— Ну, этот Феденька получит у меня маленькую соску…— Голос был знаком, но не вызвал почему-то ни радости, ни желания, обернуться… Голос был знакомый, но интонация какая-то новая, торжествующая! Что же, интересно, изменилось в воздухе? Я все-таки обернулся: догоняя меня, но двигаясь уверенно и неторопливо, шел… Боб во главе своей лихой команды. Да, слухи о чудесном его спасении не были ложными… Но что же случилось еще — ну, выпустили, ну и что, мало ли кого выпускают! Но они шли, явно торжествуя, явно победившие, уничтожившие преграды… Шагнув чуть в сторону с их дороги, я стоял с безразлично-скучающим видом и вдруг все увидел. Они шли, как обычно, не обращая внимания на встречных, торопливо сшагивающих с дороги в грязь на обочине, как и я… они шли, так же внятно матерясь, отнюдь не понижая голоса на рискованных выражениях, скорее, повышая… Но — произошел переворот — уверенность в их поведении стала понятна: на рукавах их потрепанных одежд сияли красные повязки!
Все ясно!
Значит, мифы о происшедшем где-то на высоком уровне смыкании властей с непокорным Бобом оказались реальностью!.. Ну и правильно — с кем же смыкаться, как не с тем, кто до этого жить не давал, а теперь помогает! Большая победа!
Результаты этого блестящего соглашения все наблюдали приблизительно через час, когда, согласно новым постановлениям, начали давать алкоголь: Боб со своей командой регулировал толпу — двое стояли на ступеньках, двое у входа в магазин и строго следили за тем, чтобы никто из очереди не мог пройти, при этом вполне откровенно, с радостными громогласными прибаутками пропускали своих!
Один из них, юный стажер, сновал вдоль очереди, открыто подходя к некоторым, что-то предлагая, собирая деньги. Подошел и ко мне:
— Чего тебе?
— Что значит — тебе? — И явная наглость его и юный вид возмутили меня.
— Бутылку, две? — лениво продолжил он.
— А сверху сколько? — сугубо теоретически поинтересовался я.
— А столько же, сколько и снизу,— ничуть не конспирируясь, а, наоборот, красуясь, произнес он.
Все вокруг покорно молчали. Один только — крупный, седой, отставного полковничьего вида — громогласно возмущался, но все же стоял. А вот и сам Боб, сопровождаемый льстивым гулом, без малейшей задержки, как нож в масло, проследовал в магазин.
Я покинул очередь. Сердце стучало. Превращение, которое случилось с бывшим Борей-бойцом, бывшим борцом за справедливость, было ужасно.
Но как же можно так управлять людьми, развивая в них самое отвратительное, думал я.
…Впрочем, быть бойцом, как показали дальнейшие события, Боря не перестал — в этом я с содроганием убедился несколько позже,— но вот за что он теперь бился, другой разговор.
Бурные события не могут быть долгими, всегда найдется какой-то способ соглашения — разумеется, не в пользу бедных, а исключительно в пользу наглых.
Спустившись в свой двор примерно через месяц, я застал новую фазу развития общества: возле магазина не было вовсе никакой толпы! Я подошел ближе. Магазин был закрыт. По какому праву? Ведь рабочее же время!
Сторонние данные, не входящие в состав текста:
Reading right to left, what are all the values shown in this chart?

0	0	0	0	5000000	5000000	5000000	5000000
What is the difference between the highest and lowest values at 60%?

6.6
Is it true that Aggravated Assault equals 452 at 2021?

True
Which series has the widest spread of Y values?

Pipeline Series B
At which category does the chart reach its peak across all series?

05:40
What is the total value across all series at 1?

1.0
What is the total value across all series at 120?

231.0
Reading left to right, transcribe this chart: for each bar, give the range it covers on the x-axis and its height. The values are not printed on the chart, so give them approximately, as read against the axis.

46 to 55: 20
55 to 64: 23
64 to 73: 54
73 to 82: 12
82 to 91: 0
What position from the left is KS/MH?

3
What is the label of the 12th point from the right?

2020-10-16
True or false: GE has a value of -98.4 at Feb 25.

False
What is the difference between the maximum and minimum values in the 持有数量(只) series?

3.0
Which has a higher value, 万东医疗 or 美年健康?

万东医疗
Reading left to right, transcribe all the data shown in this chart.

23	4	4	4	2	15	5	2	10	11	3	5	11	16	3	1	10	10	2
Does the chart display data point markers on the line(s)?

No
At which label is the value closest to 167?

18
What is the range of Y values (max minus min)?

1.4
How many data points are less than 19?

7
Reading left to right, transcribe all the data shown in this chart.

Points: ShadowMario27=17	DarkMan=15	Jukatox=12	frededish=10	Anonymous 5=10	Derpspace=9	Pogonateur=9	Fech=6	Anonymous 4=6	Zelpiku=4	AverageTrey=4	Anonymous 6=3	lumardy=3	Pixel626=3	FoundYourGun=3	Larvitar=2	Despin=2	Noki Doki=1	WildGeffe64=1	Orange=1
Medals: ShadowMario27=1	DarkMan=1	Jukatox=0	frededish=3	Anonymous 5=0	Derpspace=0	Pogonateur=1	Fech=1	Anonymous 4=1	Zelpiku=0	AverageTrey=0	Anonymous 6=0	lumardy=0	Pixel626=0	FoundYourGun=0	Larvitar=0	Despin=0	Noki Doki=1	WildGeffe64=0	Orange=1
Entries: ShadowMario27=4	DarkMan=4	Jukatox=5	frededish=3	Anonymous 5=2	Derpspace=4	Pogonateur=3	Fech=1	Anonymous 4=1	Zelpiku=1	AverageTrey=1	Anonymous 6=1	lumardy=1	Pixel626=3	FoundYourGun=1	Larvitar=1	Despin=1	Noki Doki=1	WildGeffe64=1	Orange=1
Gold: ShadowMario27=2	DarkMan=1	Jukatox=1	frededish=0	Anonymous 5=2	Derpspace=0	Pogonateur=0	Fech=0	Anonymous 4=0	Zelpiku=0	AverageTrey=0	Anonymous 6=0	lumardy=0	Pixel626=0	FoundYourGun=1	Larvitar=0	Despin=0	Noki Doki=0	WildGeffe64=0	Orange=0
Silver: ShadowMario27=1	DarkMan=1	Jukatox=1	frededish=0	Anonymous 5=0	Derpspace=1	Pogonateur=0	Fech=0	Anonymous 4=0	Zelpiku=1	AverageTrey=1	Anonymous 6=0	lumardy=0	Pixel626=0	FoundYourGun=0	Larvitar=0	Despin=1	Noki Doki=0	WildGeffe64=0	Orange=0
Черт знает что, абсолютно что угодно делают с нами, даже и не думая оправдываться!!
…Но как же Боб и его команда — неужто и им отлуп, неужели их вновь обретенная сила никак не повлияла на ситуацию?
Я опустился на парапет.
— Сколько тебе? — раздался голос знакомого стажера.
— Чего — сколько? — недоуменно спросил я, ведь магазин же закрыт!
— Да он не по этому делу! — послышался знакомый тенорок.
Я обернулся. На скамейке бульвара, среди роз, рядом с пухлыми огромными сумками сидели «люди Боба» и сам Боб. Все они благодушно смеялись ошибке своего шустрого, но недостаточно опытного стажера, в порыве искреннего рвения подошедшего не к тому.
Я смотрел на их пухлые сумки… Так вот где теперь магазин! И прежний магазин тоже имеет свою прибыль, только ему теперь вовсе не обязательно работать! Все складненько и ладненько — две ведущие силы современности уверенно сомкнулись над нашими головами, беспорядки и толковища позади, все теперь цивилизованно, толково, бунтари сомкнулись с системой, к общему удовлетворению сторон. И никто не в убытке, все с наваром — кроме, разумеется, бедных и слабых, но, как говорится, «кого гнетет чужое горе»?!
Когда я опять прошел мимо них с кефиром в руках, это вызвало новый прилив веселья у благодушествующих парней — Боб даже ласково взъерошил гриву ретивого, но пока что бестолкового ученика, предложившего вино тому, кто, кроме кефира, ничего в жизни не видал!